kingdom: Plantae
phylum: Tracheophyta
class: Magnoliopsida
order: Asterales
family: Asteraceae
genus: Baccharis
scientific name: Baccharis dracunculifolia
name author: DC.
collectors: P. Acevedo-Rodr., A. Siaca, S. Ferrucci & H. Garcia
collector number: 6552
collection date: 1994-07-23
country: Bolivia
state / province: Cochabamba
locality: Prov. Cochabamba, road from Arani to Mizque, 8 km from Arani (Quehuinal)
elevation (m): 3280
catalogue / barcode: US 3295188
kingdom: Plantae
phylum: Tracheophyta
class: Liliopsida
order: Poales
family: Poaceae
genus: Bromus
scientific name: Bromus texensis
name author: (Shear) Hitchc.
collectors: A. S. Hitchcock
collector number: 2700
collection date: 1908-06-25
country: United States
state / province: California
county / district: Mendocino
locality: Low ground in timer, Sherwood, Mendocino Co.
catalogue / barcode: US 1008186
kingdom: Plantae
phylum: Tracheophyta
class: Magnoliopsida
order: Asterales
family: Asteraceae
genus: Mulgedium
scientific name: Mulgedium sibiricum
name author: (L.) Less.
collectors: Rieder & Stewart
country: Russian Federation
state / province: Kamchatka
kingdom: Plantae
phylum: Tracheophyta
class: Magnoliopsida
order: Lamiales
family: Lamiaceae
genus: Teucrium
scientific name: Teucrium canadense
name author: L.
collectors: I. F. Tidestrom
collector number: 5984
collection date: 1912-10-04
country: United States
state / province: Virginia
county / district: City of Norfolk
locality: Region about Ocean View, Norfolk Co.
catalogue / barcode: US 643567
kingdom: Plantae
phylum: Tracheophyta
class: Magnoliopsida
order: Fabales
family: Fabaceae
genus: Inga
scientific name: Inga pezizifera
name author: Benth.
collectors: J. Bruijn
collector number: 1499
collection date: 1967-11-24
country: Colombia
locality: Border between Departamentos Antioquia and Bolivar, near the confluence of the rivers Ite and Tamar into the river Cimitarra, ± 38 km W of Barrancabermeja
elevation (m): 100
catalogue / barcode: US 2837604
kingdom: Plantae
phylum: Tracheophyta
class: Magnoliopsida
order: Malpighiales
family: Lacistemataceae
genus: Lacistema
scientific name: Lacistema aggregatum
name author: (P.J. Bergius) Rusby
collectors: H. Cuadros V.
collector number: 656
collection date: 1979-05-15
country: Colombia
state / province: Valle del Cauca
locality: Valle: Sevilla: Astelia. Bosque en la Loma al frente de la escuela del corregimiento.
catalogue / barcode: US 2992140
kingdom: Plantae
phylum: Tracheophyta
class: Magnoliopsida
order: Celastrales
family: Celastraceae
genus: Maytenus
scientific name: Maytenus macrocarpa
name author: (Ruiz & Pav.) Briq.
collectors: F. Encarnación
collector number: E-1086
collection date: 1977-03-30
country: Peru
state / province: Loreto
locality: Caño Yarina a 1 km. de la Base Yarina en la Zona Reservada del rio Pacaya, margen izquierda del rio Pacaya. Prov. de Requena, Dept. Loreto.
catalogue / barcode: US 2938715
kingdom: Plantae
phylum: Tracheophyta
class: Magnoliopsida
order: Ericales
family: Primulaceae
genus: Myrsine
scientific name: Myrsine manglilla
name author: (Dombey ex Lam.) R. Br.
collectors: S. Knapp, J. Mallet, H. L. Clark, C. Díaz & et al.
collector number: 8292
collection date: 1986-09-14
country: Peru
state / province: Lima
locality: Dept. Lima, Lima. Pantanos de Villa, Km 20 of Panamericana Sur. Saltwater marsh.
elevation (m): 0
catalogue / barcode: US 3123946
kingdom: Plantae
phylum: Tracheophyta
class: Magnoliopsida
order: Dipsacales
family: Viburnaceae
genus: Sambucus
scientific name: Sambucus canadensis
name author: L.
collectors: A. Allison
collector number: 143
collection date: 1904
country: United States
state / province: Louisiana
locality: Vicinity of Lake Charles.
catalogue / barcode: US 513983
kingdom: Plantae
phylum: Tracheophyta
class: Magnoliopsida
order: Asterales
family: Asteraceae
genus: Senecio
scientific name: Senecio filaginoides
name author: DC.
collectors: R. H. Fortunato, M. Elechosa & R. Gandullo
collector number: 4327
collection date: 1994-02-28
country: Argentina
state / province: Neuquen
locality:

━━━━━━━━━━━━━━━━

• Your goal
Recast every line of the listing above as a Markdown table with the columns Row and Entry, putting a running number in Row and the line itself in Entry. Skip any blank lines.

• Result for this exercise
| Row | Entry |
|---|---|
| 1 | kingdom: Plantae |
| 2 | phylum: Tracheophyta |
| 3 | class: Magnoliopsida |
| 4 | order: Asterales |
| 5 | family: Asteraceae |
| 6 | genus: Baccharis |
| 7 | scientific name: Baccharis dracunculifolia |
| 8 | name author: DC. |
| 9 | collectors: P. Acevedo-Rodr., A. Siaca, S. Ferrucci & H. Garcia |
| 10 | collector number: 6552 |
| 11 | collection date: 1994-07-23 |
| 12 | country: Bolivia |
| 13 | state / province: Cochabamba |
| 14 | locality: Prov. Cochabamba, road from Arani to Mizque, 8 km from Arani (Quehuinal) |
| 15 | elevation (m): 3280 |
| 16 | catalogue / barcode: US 3295188 |
| 17 | kingdom: Plantae |
| 18 | phylum: Tracheophyta |
| 19 | class: Liliopsida |
| 20 | order: Poales |
| 21 | family: Poaceae |
| 22 | genus: Bromus |
| 23 | scientific name: Bromus texensis |
| 24 | name author: (Shear) Hitchc. |
| 25 | collectors: A. S. Hitchcock |
| 26 | collector number: 2700 |
| 27 | collection date: 1908-06-25 |
| 28 | country: United States |
| 29 | state / province: California |
| 30 | county / district: Mendocino |
| 31 | locality: Low ground in timer, Sherwood, Mendocino Co. |
| 32 | catalogue / barcode: US 1008186 |
| 33 | kingdom: Plantae |
| 34 | phylum: Tracheophyta |
| 35 | class: Magnoliopsida |
| 36 | order: Asterales |
| 37 | family: Asteraceae |
| 38 | genus: Mulgedium |
| 39 | scientific name: Mulgedium sibiricum |
| 40 | name author: (L.) Less. |
| 41 | collectors: Rieder & Stewart |
| 42 | country: Russian Federation |
| 43 | state / province: Kamchatka |
| 44 | kingdom: Plantae |
| 45 | phylum: Tracheophyta |
| 46 | class: Magnoliopsida |
| 47 | order: Lamiales |
| 48 | family: Lamiaceae |
| 49 | genus: Teucrium |
| 50 | scientific name: Teucrium canadense |
| 51 | name author: L. |
| 52 | collectors: I. F. Tidestrom |
| 53 | collector number: 5984 |
| 54 | collection date: 1912-10-04 |
| 55 | country: United States |
| 56 | state / province: Virginia |
| 57 | county / district: City of Norfolk |
| 58 | locality: Region about Ocean View, Norfolk Co. |
| 59 | catalogue / barcode: US 643567 |
| 60 | kingdom: Plantae |
| 61 | phylum: Tracheophyta |
| 62 | class: Magnoliopsida |
| 63 | order: Fabales |
| 64 | family: Fabaceae |
| 65 | genus: Inga |
| 66 | scientific name: Inga pezizifera |
| 67 | name author: Benth. |
| 68 | collectors: J. Bruijn |
| 69 | collector number: 1499 |
| 70 | collection date: 1967-11-24 |
| 71 | country: Colombia |
| 72 | locality: Border between Departamentos Antioquia and Bolivar, near the confluence of the rivers Ite and Tamar into the river Cimitarra, ± 38 km W of Barrancabermeja |
| 73 | elevation (m): 100 |
| 74 | catalogue / barcode: US 2837604 |
| 75 | kingdom: Plantae |
| 76 | phylum: Tracheophyta |
| 77 | class: Magnoliopsida |
| 78 | order: Malpighiales |
| 79 | family: Lacistemataceae |
| 80 | genus: Lacistema |
| 81 | scientific name: Lacistema aggregatum |
| 82 | name author: (P.J. Bergius) Rusby |
| 83 | collectors: H. Cuadros V. |
| 84 | collector number: 656 |
| 85 | collection date: 1979-05-15 |
| 86 | country: Colombia |
| 87 | state / province: Valle del Cauca |
| 88 | locality: Valle: Sevilla: Astelia. Bosque en la Loma al frente de la escuela del corregimiento. |
| 89 | catalogue / barcode: US 2992140 |
| 90 | kingdom: Plantae |
| 91 | phylum: Tracheophyta |
| 92 | class: Magnoliopsida |
| 93 | order: Celastrales |
| 94 | family: Celastraceae |
| 95 | genus: Maytenus |
| 96 | scientific name: Maytenus macrocarpa |
| 97 | name author: (Ruiz & Pav.) Briq. |
| 98 | collectors: F. Encarnación |
| 99 | collector number: E-1086 |
| 100 | collection date: 1977-03-30 |
| 101 | country: Peru |
| 102 | state / province: Loreto |
| 103 | locality: Caño Yarina a 1 km. de la Base Yarina en la Zona Reservada del rio Pacaya, margen izquierda del rio Pacaya. Prov. de Requena, Dept. Loreto. |
| 104 | catalogue / barcode: US 2938715 |
| 105 | kingdom: Plantae |
| 106 | phylum: Tracheophyta |
| 107 | class: Magnoliopsida |
| 108 | order: Ericales |
| 109 | family: Primulaceae |
| 110 | genus: Myrsine |
| 111 | scientific name: Myrsine manglilla |
| 112 | name author: (Dombey ex Lam.) R. Br. |
| 113 | collectors: S. Knapp, J. Mallet, H. L. Clark, C. Díaz & et al. |
| 114 | collector number: 8292 |
| 115 | collection date: 1986-09-14 |
| 116 | country: Peru |
| 117 | state / province: Lima |
| 118 | locality: Dept. Lima, Lima. Pantanos de Villa, Km 20 of Panamericana Sur. Saltwater marsh. |
| 119 | elevation (m): 0 |
| 120 | catalogue / barcode: US 3123946 |
| 121 | kingdom: Plantae |
| 122 | phylum: Tracheophyta |
| 123 | class: Magnoliopsida |
| 124 | order: Dipsacales |
| 125 | family: Viburnaceae |
| 126 | genus: Sambucus |
| 127 | scientific name: Sambucus canadensis |
| 128 | name author: L. |
| 129 | collectors: A. Allison |
| 130 | collector number: 143 |
| 131 | collection date: 1904 |
| 132 | country: United States |
| 133 | state / province: Louisiana |
| 134 | locality: Vicinity of Lake Charles. |
| 135 | catalogue / barcode: US 513983 |
| 136 | kingdom: Plantae |
| 137 | phylum: Tracheophyta |
| 138 | class: Magnoliopsida |
| 139 | order: Asterales |
| 140 | family: Asteraceae |
| 141 | genus: Senecio |
| 142 | scientific name: Senecio filaginoides |
| 143 | name author: DC. |
| 144 | collectors: R. H. Fortunato, M. Elechosa & R. Gandullo |
| 145 | collector number: 4327 |
| 146 | collection date: 1994-02-28 |
| 147 | country: Argentina |
| 148 | state / province: Neuquen |
| 149 | locality: |